When you hear the phrase ‘data quality’, you may immediately think of fixing errors, and obviously that’s a fundamental part of improving the quality of your data. But there’s much more to a comprehensive data quality solution than that. DataSalon DQ doesn’t just offer clean-up rules for existing fields, but also allows you to create and populate brand new fields. Some examples will show just how powerful this can be.
A new field may provide an additional validation tool. Say a subscription period is always expected to be a year. The difference between the subscription start and end dates can be placed in a new field and values other than 365/366 filtered out to find problem records.
Adding information from another file
A particular dataset may lack information that is available in another dataset. Provided the two share some kind of identifying field, it’s easy to pull in that missing info. So a usage report that contains only a customer ID could have full contact details pulled in from a separate list of customers, or book sales records could have publication details added from their ISBNs.

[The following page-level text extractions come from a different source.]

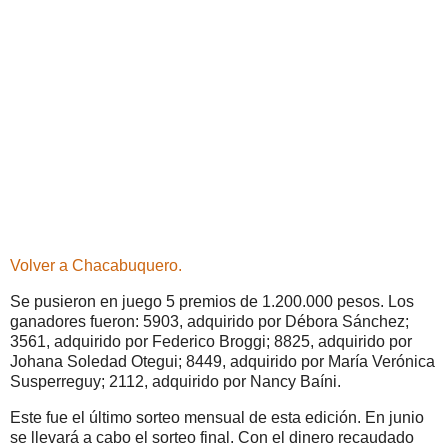
Volver a Chacabuquero.
Se pusieron en juego 5 premios de 1.200.000 pesos. Los
ganadores fueron: 5903, adquirido por Débora Sánchez;
3561, adquirido por Federico Broggi; 8825, adquirido por
Johana Soledad Otegui; 8449, adquirido por María Verónica
Susperreguy; 2112, adquirido por Nancy Baíni.
Este fue el último sorteo mensual de esta edición. En junio
se llevará a cabo el sorteo final. Con el dinero recaudado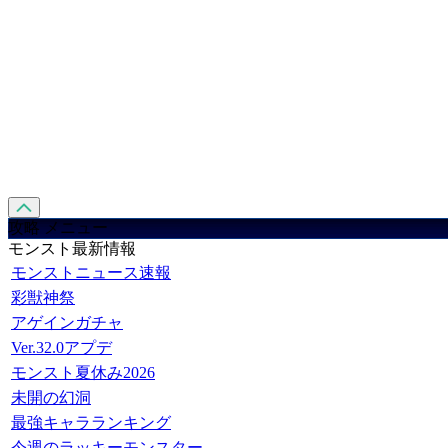
攻略 メニュー
モンスト最新情報
モンストニュース速報
彩獣神祭
アゲインガチャ
Ver.32.0アプデ
モンスト夏休み2026
未開の幻洞
最強キャラランキング
今週のラッキーモンスター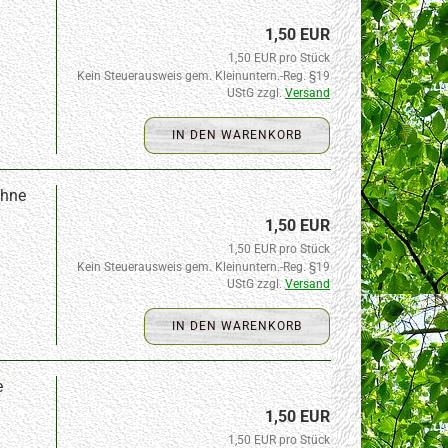
1,50 EUR
1,50 EUR pro Stück
Kein Steuerausweis gem. Kleinuntern.-Reg. §19
UStG zzgl.
Versand
IN DEN WARENKORB
ohne
1,50 EUR
1,50 EUR pro Stück
Kein Steuerausweis gem. Kleinuntern.-Reg. §19
UStG zzgl.
Versand
IN DEN WARENKORB
e
1,50 EUR
1,50 EUR pro Stück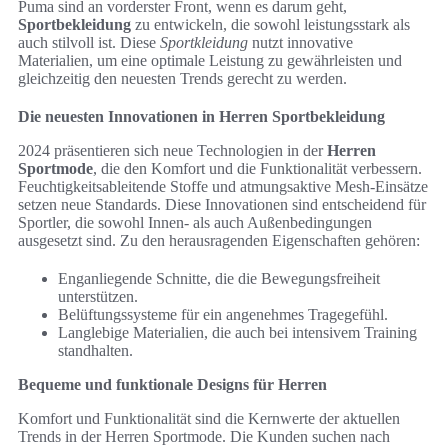
Puma sind an vorderster Front, wenn es darum geht,
Sportbekleidung
zu entwickeln, die sowohl leistungsstark als
auch stilvoll ist. Diese
Sportkleidung
nutzt innovative
Materialien, um eine optimale Leistung zu gewährleisten und
gleichzeitig den neuesten Trends gerecht zu werden.
Die neuesten Innovationen in Herren Sportbekleidung
2024 präsentieren sich neue Technologien in der
Herren
Sportmode
, die den Komfort und die Funktionalität verbessern.
Feuchtigkeitsableitende Stoffe und atmungsaktive Mesh-Einsätze
setzen neue Standards. Diese Innovationen sind entscheidend für
Sportler, die sowohl Innen- als auch Außenbedingungen
ausgesetzt sind. Zu den herausragenden Eigenschaften gehören:
Enganliegende Schnitte, die die Bewegungsfreiheit
unterstützen.
Belüftungssysteme für ein angenehmes Tragegefühl.
Langlebige Materialien, die auch bei intensivem Training
standhalten.
Bequeme und funktionale Designs für Herren
Komfort und Funktionalität sind die Kernwerte der aktuellen
Trends in der Herren Sportmode. Die Kunden suchen nach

Information in a dataset may not be formatted in the most helpful way for the end-user. Country information is useful for many reasons but is sometimes tagged onto the end of the address – it’s often possible to pull out this information into a separate field. In other cases, you may want to group rather than split information: if there are a number of separate subject fields, searching can be simplified by concatenating them into a single field.
Presenting information in alternative ways
Sometimes the same file will be used differently by different users, and adding additional fields can provide the information in a format to suit each of those users. Revenue could be converted into different currencies, or groupings created to allow users to work at different levels of detail (e.g. general subject areas could be inferred from specific subjects, or continents or sales regions from countries).
Inferring additional information
The values in existing fields may be used to infer extra information, making it easier to segment and analyse the data. A subscription end date could be checked against the current date in order to give each record an ‘active’ or ‘expired’ status field, while mathematical functions make it simple to calculate further numerical information about transactions, such as total prices or percentage discounts.
By using a data quality toolkit with these capabilities, you can not only increase confidence in the accuracy of your data, but make that data work for all your users and maximise its potential for analytic purposes.